--- Instruction ---
Tally the lines in the entries where the string "bonbons" appears, and write only the total.

=== Begin Enclosure ===

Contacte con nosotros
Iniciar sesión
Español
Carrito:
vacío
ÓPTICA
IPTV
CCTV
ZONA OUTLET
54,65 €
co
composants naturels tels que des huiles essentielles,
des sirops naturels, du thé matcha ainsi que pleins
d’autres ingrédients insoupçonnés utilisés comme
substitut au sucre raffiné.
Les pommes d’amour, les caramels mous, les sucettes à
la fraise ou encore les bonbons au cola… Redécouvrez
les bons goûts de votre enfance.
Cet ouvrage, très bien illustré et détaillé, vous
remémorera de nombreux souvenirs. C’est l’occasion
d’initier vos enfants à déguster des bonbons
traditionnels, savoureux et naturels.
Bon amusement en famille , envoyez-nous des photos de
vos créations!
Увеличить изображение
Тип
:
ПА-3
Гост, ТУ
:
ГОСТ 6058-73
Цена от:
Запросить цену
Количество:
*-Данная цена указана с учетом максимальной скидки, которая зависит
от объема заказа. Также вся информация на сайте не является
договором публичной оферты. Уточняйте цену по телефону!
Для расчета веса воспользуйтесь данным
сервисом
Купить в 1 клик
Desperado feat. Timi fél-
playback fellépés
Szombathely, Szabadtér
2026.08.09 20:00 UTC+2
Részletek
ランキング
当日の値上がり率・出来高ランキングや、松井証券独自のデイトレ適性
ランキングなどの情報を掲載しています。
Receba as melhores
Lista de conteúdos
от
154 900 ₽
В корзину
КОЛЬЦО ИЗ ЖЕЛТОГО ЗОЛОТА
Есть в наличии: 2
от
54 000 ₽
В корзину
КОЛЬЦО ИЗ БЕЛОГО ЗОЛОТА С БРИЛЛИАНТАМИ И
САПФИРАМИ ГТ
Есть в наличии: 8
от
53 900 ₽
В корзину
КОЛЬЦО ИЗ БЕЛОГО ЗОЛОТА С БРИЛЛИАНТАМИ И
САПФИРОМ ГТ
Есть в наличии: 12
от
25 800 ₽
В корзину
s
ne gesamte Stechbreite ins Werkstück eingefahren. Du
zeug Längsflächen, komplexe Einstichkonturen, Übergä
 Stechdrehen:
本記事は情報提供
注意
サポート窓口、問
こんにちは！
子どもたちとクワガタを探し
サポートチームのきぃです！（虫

=== End Enclosure ===

--- Exercise response ---
2